The leaders of the Arab and Muslim world also need to take on bin Laden at an ideological level, said Friedman, describing the terrorist leader as an "authentic character" who gave up a life of luxury to live in a cave in Afghanistan and drive out the Soviets. To defeat such a powerful message, Friedman said, there needs to be an equally authentic progressive message.

"The sources of the message are there, but it needs leaders to articulate it. Unfortunately, since 9/11, George Bush has given more speeches as to why Islam is a progressive religion than all the Arab leaders combined," Friedman said. The reason Arab leaders are not speaking up, he lamented, is because virtually none of them are progressives.

"Islam is not an angry religion, but I think a lot of Muslims are angry," said Friedman, adding that this anger is the result of the West treating the Arab world like a "big dumb gas station" for the past 50 years."

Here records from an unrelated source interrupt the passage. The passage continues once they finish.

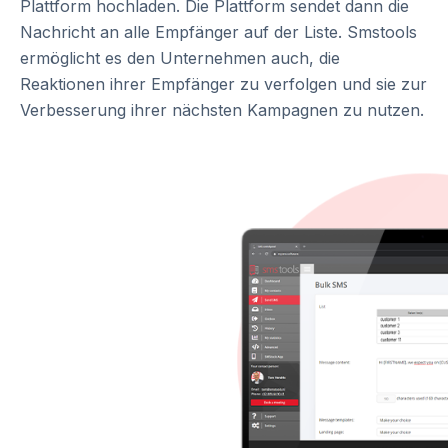
Plattform hochladen. Die Plattform sendet dann die
Nachricht an alle Empfänger auf der Liste. Smstools
ermöglicht es den Unternehmen auch, die
Reaktionen ihrer Empfänger zu verfolgen und sie zur
Verbesserung ihrer nächsten Kampagnen zu nutzen.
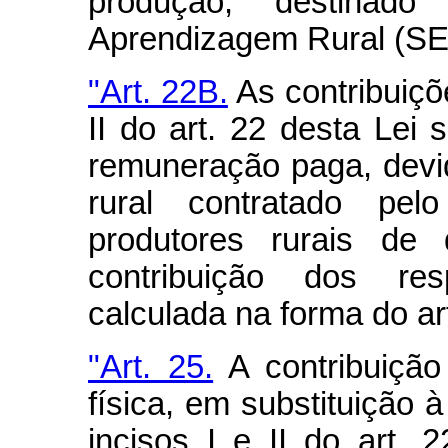
produção, destinad
Aprendizagem Rural (S
"Art. 22B.
As contribuiçõ
II do art. 22 desta Lei 
remuneração paga, devid
rural contratado pelo
produtores rurais de 
contribuição dos resp
calculada na forma do art
"Art. 25.
A contribuição
física, em substituição 
incisos I e II do art. 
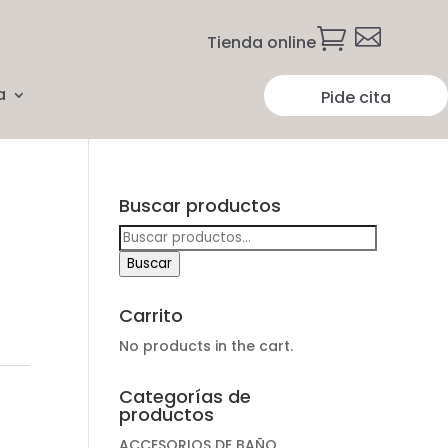


Tienda online
a
Pide cita
Buscar productos
Buscar
por:
Buscar
Carrito
No products in the cart.
Categorías de
productos
ACCESORIOS DE BAÑO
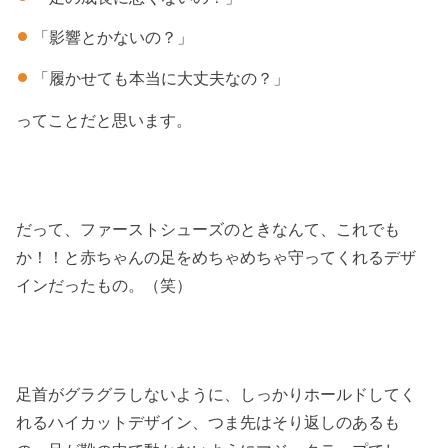
「影響とかないの？」
「履かせても本当に大丈夫なの？」
ってことだと思います。
だって、ファーストシューズのときなんて、これでも
か！！と赤ちゃんの足をめちゃめちゃ守ってくれるデザ
インだったもの。（笑）
足首がグラグラしないように、しっかりホールドしてく
れるハイカットデザイン、つま先はそり返しのあるも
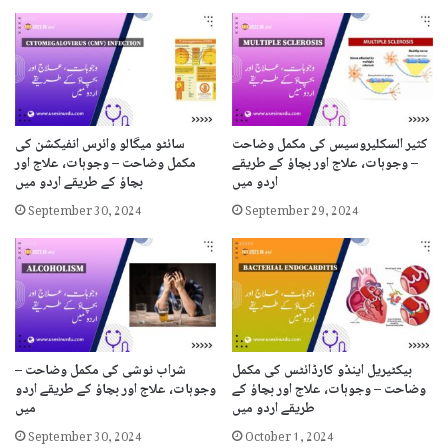
کثیر السکلیروسیس کی مکمل وضاحت
سائٹو میگالو وائرس انفیکشن کی
– وجوہات، علاج اور بچاؤ کے طریقے
مکمل وضاحت – وجوہات، علاج اور
اردو میں
بچاؤ کے طریقے اردو میں
September 30, 2024
September 29, 2024
بیکٹیریل اینڈو کارڈائٹس کی مکمل
شراب نوشی کی مکمل وضاحت –
وضاحت – وجوہات، علاج اور بچاؤ کے
وجوہات، علاج اور بچاؤ کے طریقے اردو
طریقے اردو میں
میں
September 30, 2024
October 1, 2024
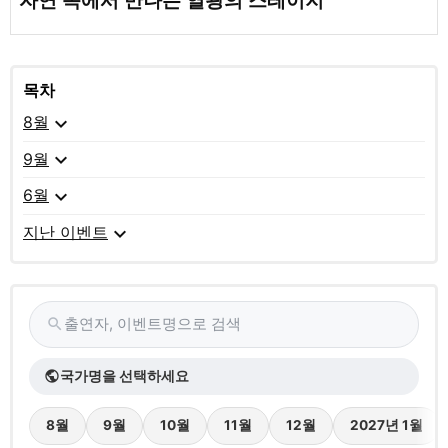
자연 속에서 만나는 열광의 스테이지
목차
expand_more
8월
expand_more
9월
expand_more
6월
expand_more
지난 이벤트
출연자, 이벤트명으로 검색
search
국가명을 선택하세요
public
8월
9월
10월
11월
12월
2027년 1월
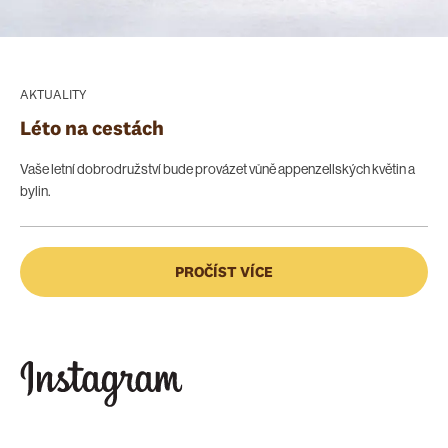
AKTUALITY
Léto na cestách
Vaše letní dobrodružství bude provázet vůně appenzellských květin a
bylin.
PROČÍST VÍCE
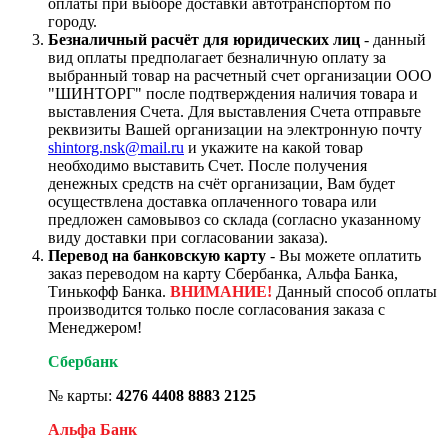
оплаты при выборе доставки автотранспортом по
городу.
Безналичный расчёт для юридических лиц
- данный
вид оплаты предполагает безналичную оплату за
выбранный товар на расчетный счет организации ООО
"ШИНТОРГ" после подтверждения наличия товара и
выставления Счета. Для выставления Счета отправьте
реквизиты Вашей организации на электронную почту
shintorg.nsk@mail.ru
и укажите на какой товар
необходимо выставить Счет. После получения
денежных средств на счёт организации, Вам будет
осуществлена доставка оплаченного товара или
предложен самовывоз со склада (согласно указанному
виду доставки при согласовании заказа).
Перевод на банковскую карту
- Вы можете оплатить
заказ переводом на карту Сбербанка, Альфа Банка,
Тинькофф Банка.
ВНИМАНИЕ!
Данный способ оплаты
производится только после согласования заказа с
Менеджером!
Сбербанк
№ карты:
4276 4408 8883 2125
Альфа Банк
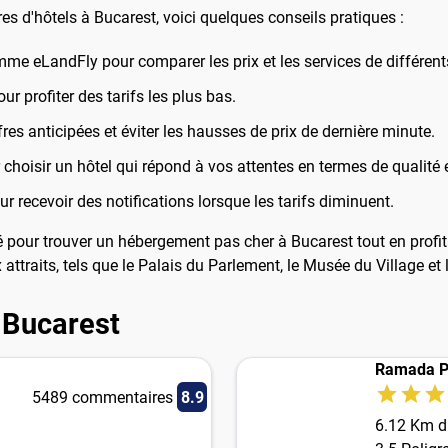
s d'hôtels à Bucarest, voici quelques conseils pratiques :
me eLandFly pour comparer les prix et les services de différent
r profiter des tarifs les plus bas.
res anticipées et éviter les hausses de prix de dernière minute.
choisir un hôtel qui répond à vos attentes en termes de qualité e
r recevoir des notifications lorsque les tarifs diminuent.
é pour trouver un hébergement pas cher à Bucarest tout en profi
 attraits, tels que le Palais du Parlement, le Musée du Village et
 Bucarest
Ramada P
5489 commentaires
8.9
6.12 Km du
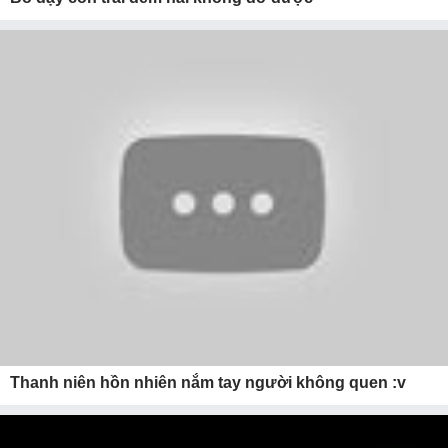
Thanh niên hồn nhiên nắm tay người không quen :v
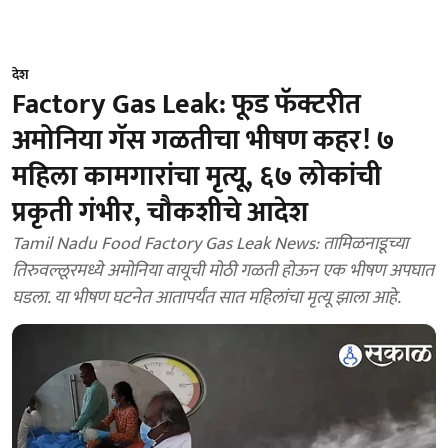
देश
Factory Gas Leak: फूड फॅक्टरीत
अमोनिया गॅस गळतीचा भीषण कहर! ७
महिला कामगारांचा मृत्यू, ६७ लोकांची
प्रकृती गंभीर, चौकशीचे आदेश
Tamil Nadu Food Factory Gas Leak News: तामिळनाडूच्या
तिरुवल्लूरमध्ये अमोनिया वायूची मोठी गळती होऊन एक भीषण अपघात
घडला. या भीषण घटनेत आतापर्यंत सात महिलांचा मृत्यू झाला आहे.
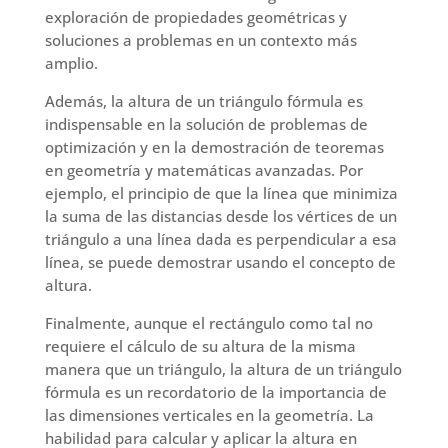
exploración de propiedades geométricas y
soluciones a problemas en un contexto más
amplio.
Además, la altura de un triángulo fórmula es
indispensable en la solución de problemas de
optimización y en la demostración de teoremas
en geometría y matemáticas avanzadas. Por
ejemplo, el principio de que la línea que minimiza
la suma de las distancias desde los vértices de un
triángulo a una línea dada es perpendicular a esa
línea, se puede demostrar usando el concepto de
altura.
Finalmente, aunque el rectángulo como tal no
requiere el cálculo de su altura de la misma
manera que un triángulo, la altura de un triángulo
fórmula es un recordatorio de la importancia de
las dimensiones verticales en la geometría. La
habilidad para calcular y aplicar la altura en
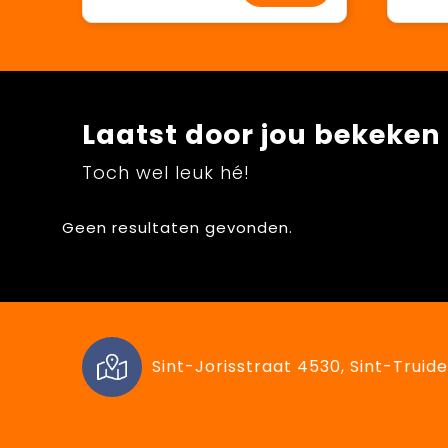
Laatst door jou bekeken
Toch wel leuk hé!
Geen resultaten gevonden.
Sint-Jorisstraat 4530, Sint-Truide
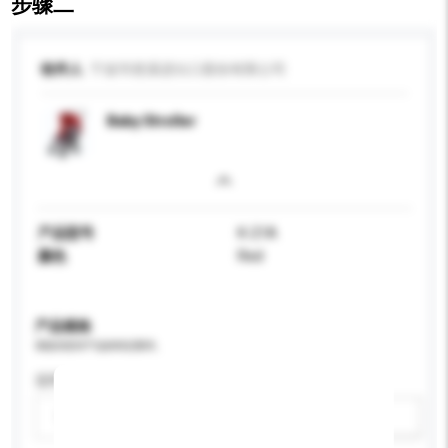
步骤二
收件人
宁波市慈溪进出口股份有限公司
Baby Stroller
产品型号
K-21A
颜色
Red
产品规格
请提供您对产品的特定要求。
适用年龄
请选择
新增/删除选项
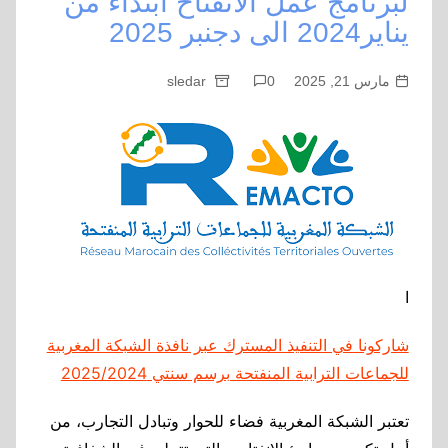
لبرنامج عمل الانفتاح ابتداء من
يناير2024 الى دجنبر 2025
مارس 21, 2025
0
sledar
ا
شاركونا في التنفيذ المسترك عبر نافذة الشبكة المغربية
للجماعات الترابية المنفتحة برسم سنتي 2025/2024
تعتبر الشبكة المغربية فضاء للحوار وتبادل التجارب، من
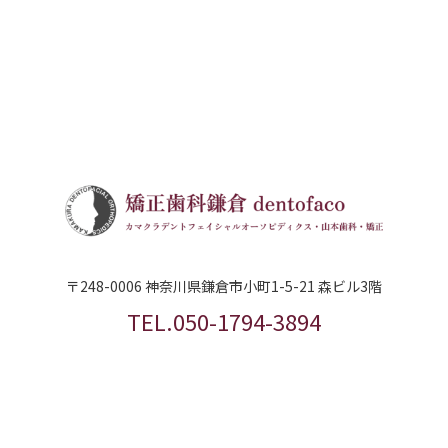
〒248-0006 神奈川県鎌倉市小町1-5-21 森ビル3階
TEL.050-1794-3894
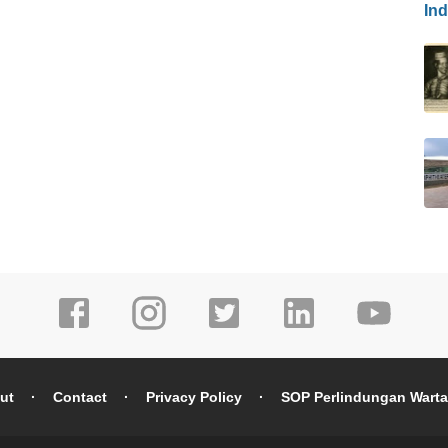
In
ut
Contact
Privacy Policy
SOP Perlindungan Wart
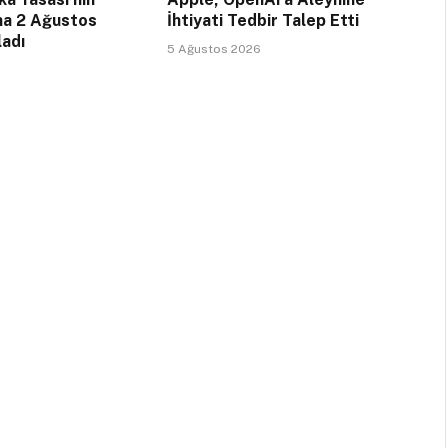
na 2 Ağustos
İhtiyati Tedbir Talep Etti
ladı
5 Ağustos 2026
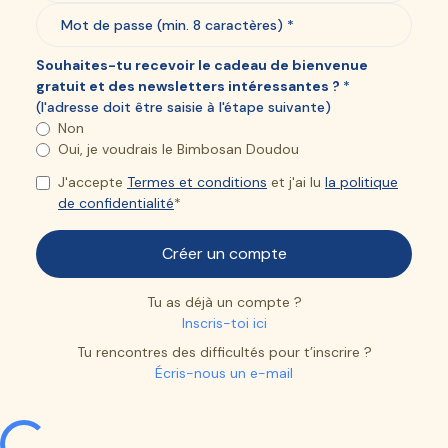
Souhaites-tu recevoir le cadeau de bienvenue
gratuit et des newsletters intéressantes ?
*
(l'adresse doit être saisie à l'étape suivante)
Non
Oui, je voudrais le Bimbosan Doudou
J'accepte
Termes et conditions
et j'ai lu
la politique
de confidentialité
*
Tu as déjà un compte ?
Inscris-toi ici
Tu rencontres des difficultés pour t’inscrire ?
Écris-nous un e-mail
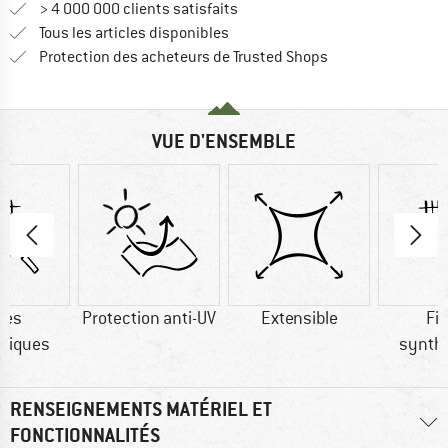
> 4 000 000 clients satisfaits
Tous les articles disponibles
Trouve toutes les i
Protection des acheteurs de Trusted Shops
VUE D'ENSEMBLE
res
Protection anti-UV
Extensible
Fi
tiques
synth
RENSEIGNEMENTS MATÉRIEL ET
FONCTIONNALITÉS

People, he said, need to be given "a context where there is a free enough market for them to advance themselves, where there is enough democracy where if they have a grievance they can shout it without being thrown in jail and where there is enough rule of law they can adjudicate it without buying of the judge ... they want to be a part of the world."

Friedman concluded his talk by telling the audience about a young man he met in Indonesia who was wearing an Osama bin Laden tee-shirt and a New York Yankee's baseball cap. Young people like this young man can go in either direction, said Friedman, because they wear the hat and the tee- shirt very lightly.

"They can embrace some of our best values, or they can go the other way," he said. "It is our job to do what we can to see that more grow into the hat and not the tee-shirt."